__SOURCE DOCUMENT__:
··········
In his take-down of New York Times columnist Joe Nocera's silly anti-videogame op-ed, my Reason colleague Scott Shackford points out that banning videogames to prevent violence makes as much sense as trying to prevent troubled employees from "going postal" by making it illegal to fire such people.

Instead of relying on folk epidemiological insights of parents, Nocera might have chosen to bloviate on another topic had he had read the article, "Shooting in the Dark," in today's edition of his own paper. That article reviews some of the recent research that finds that playing violent video games at least temporarily ramps up mild aggression in players. But does playing such games produce any detectable effects on society at large? Not really. As the Times article acknowledges:

The proliferation of violent video games has not coincided with spikes in youth violent crime. The number of violent youth offenders fell by more than half between 1994 and 2010, to 224 per 100,000 population, according to government statistics, while video game sales have more than doubled since 1996.

Even more tellingly, the Times article cites recent research by University of Texas, Arlington economist Dr. Michael Ward and his colleagues that finds that spikes in the sales of violent video games coincide the declines in youth crime and violence: 

"We found that higher rates of violent video game sales related to a decrease in crimes, and especially violent crimes," said Dr. Ward, whose co-authors were A. Scott Cunningham of Baylor University and Benjamin Engelstätter of the Center for European Economic Research in Mannheim, Germany.
··········
__ITEMS__:
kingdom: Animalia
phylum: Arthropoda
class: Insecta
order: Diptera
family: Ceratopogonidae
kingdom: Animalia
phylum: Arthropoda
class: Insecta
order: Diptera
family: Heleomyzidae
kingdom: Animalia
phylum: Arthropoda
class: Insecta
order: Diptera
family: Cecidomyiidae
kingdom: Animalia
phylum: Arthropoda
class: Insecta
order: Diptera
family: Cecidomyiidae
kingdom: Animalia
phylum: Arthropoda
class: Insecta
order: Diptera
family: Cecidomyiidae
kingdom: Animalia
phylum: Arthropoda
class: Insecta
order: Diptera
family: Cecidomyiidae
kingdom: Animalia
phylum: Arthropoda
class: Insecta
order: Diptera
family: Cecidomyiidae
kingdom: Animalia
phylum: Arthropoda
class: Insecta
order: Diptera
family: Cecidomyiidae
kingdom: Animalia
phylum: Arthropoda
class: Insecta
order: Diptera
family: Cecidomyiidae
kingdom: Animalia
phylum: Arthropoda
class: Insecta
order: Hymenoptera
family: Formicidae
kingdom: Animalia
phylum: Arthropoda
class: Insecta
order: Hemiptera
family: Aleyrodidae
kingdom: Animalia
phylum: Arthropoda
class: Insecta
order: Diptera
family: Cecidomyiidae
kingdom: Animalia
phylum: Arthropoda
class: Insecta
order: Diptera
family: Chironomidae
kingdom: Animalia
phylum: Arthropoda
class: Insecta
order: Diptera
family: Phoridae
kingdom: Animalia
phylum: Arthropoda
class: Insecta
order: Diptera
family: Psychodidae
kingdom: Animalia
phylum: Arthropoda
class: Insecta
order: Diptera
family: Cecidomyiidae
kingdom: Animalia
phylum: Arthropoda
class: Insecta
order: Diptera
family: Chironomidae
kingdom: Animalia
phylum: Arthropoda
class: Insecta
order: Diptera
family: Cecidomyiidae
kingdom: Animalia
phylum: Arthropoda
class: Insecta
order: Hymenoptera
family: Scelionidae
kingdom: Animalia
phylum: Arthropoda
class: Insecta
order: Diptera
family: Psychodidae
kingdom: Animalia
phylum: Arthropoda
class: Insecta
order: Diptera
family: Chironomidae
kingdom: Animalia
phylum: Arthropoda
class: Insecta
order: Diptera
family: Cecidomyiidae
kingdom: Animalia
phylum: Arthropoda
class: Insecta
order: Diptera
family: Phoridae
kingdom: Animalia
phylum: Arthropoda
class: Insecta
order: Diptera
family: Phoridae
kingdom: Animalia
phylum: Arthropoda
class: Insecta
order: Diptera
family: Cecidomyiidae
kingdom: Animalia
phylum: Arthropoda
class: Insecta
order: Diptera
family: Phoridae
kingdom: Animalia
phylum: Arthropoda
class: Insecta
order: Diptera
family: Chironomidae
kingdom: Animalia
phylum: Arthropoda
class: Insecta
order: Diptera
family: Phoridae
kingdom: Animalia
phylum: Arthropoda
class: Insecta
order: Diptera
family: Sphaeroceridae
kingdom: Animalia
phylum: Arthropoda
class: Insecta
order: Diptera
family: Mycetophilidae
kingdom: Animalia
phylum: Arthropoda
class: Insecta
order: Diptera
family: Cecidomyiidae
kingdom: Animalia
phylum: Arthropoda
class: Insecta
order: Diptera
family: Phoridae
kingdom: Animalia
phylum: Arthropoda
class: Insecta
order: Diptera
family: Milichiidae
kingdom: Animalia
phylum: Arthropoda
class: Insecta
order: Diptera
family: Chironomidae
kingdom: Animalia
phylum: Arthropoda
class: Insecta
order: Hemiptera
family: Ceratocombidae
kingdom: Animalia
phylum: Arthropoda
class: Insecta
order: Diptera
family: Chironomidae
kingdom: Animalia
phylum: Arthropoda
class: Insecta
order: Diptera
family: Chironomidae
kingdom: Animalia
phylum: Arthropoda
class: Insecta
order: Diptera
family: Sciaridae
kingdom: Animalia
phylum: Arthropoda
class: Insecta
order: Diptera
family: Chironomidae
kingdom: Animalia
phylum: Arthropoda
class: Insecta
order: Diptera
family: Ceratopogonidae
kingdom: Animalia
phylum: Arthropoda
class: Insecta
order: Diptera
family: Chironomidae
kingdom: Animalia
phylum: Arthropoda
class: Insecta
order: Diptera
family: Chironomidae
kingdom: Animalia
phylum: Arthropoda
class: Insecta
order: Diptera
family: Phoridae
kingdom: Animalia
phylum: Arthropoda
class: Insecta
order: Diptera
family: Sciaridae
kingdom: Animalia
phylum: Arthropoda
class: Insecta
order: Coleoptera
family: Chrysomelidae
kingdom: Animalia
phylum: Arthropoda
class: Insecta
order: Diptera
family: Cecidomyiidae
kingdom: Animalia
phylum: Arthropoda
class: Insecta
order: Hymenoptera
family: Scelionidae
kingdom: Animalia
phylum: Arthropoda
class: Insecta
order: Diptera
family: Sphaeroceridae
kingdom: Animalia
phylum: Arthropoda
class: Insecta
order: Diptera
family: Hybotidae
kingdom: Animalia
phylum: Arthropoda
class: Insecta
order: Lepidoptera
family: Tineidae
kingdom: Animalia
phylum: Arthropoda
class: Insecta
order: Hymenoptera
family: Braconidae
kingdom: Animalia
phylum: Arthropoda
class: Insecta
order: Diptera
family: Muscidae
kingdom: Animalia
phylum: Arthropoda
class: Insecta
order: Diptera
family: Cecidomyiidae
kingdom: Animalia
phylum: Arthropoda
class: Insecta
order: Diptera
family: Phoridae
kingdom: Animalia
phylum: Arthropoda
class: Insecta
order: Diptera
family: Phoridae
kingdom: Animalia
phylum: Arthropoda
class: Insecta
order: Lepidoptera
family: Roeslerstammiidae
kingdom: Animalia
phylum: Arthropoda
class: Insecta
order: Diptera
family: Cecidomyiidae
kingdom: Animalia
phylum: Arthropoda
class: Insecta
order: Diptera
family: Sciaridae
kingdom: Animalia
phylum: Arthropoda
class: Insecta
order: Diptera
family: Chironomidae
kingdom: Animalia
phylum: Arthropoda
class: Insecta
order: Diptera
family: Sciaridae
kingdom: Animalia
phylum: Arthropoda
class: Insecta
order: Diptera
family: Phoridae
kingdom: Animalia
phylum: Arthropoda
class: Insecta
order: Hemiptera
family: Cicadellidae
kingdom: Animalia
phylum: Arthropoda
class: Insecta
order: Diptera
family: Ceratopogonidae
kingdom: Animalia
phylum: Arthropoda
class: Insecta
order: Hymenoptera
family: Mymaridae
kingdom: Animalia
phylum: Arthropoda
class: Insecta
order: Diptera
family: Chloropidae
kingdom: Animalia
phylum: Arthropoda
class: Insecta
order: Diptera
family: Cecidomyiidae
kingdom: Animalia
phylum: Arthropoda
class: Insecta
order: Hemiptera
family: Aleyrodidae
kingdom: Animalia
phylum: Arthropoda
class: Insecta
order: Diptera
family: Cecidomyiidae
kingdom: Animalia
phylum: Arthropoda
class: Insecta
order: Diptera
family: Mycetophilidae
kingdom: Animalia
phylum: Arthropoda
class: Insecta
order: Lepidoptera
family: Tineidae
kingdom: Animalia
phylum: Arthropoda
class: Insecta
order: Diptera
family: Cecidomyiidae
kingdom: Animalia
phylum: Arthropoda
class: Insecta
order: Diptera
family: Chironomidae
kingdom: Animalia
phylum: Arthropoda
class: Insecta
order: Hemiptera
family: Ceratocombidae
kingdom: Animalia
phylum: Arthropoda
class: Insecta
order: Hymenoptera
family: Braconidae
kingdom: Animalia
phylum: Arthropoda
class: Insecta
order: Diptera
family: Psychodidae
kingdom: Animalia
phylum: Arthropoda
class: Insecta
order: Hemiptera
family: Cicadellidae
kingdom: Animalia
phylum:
··········
__EXERCISE TASK 1__:
Which people are named in the video game piece? List every one.
__EXERCISE TASK 2__:
Write out everything in the video game piece from "Instead of relying" down to "doubled since 1996.".
__EXERCISE TASK 3__:
Answer these from the video game piece:
(a) What is the title of the article in that day's edition of the Times?
(b) By how much did the number of violent youth offenders fall between 1994 and 2010?
(c) At which university is Dr. Michael Ward an economist?
The lines above aren't needed for any of this.

__FINISHED ANSWER 1__:
Joe Nocera
Scott Shackford
Michael Ward
A. Scott Cunningham
Benjamin Engelstätter

__FINISHED ANSWER 2__:
Instead of relying on folk epidemiological insights of parents, Nocera might have chosen to bloviate on another topic had he had read the article, "Shooting in the Dark," in today's edition of his own paper. That article reviews some of the recent research that finds that playing violent video games at least temporarily ramps up mild aggression in players. But does playing such games produce any detectable effects on society at large? Not really. As the Times article acknowledges:

The proliferation of violent video games has not coincided with spikes in youth violent crime. The number of violent youth offenders fell by more than half between 1994 and 2010, to 224 per 100,000 population, according to government statistics, while video game sales have more than doubled since 1996.

__FINISHED ANSWER 3__:
(a) "Shooting in the Dark"
(b) It fell by more than half, to 224 per 100,000 population.
(c) University of Texas, Arlington